[EXERCISE DETAILS] Copy verbatim the block of lines in the entries below whose first line contains "135 CLEMEN, MOHAMMAD KASHM" and whose last line contains "145 CRUZ, FREDERICK MACAPAG". Leave out all other lines.
========
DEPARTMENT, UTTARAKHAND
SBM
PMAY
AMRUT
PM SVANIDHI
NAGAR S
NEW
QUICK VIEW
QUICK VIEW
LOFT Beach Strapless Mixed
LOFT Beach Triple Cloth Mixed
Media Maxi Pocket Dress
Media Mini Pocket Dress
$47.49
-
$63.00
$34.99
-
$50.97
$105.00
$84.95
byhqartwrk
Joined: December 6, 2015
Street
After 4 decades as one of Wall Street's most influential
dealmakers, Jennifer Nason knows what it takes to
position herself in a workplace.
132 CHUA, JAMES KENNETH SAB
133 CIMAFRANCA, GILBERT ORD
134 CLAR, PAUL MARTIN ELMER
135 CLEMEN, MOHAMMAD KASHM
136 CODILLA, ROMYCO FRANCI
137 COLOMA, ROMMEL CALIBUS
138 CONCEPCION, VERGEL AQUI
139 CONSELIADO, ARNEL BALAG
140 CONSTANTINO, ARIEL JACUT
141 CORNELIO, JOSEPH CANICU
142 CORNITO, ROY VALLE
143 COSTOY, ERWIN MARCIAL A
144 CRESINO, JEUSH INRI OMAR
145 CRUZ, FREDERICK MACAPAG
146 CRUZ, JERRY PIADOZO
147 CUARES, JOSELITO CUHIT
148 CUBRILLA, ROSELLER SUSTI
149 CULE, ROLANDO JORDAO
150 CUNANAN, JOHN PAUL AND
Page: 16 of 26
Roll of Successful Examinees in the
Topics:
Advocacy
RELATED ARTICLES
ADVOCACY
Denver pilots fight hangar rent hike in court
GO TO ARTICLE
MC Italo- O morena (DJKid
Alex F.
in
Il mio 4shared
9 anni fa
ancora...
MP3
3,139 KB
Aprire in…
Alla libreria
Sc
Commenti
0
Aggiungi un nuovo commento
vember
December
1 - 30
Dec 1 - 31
========
[RESULT FOR THIS TASK]
135 CLEMEN, MOHAMMAD KASHM
136 CODILLA, ROMYCO FRANCI
137 COLOMA, ROMMEL CALIBUS
138 CONCEPCION, VERGEL AQUI
139 CONSELIADO, ARNEL BALAG
140 CONSTANTINO, ARIEL JACUT
141 CORNELIO, JOSEPH CANICU
142 CORNITO, ROY VALLE
143 COSTOY, ERWIN MARCIAL A
144 CRESINO, JEUSH INRI OMAR
145 CRUZ, FREDERICK MACAPAG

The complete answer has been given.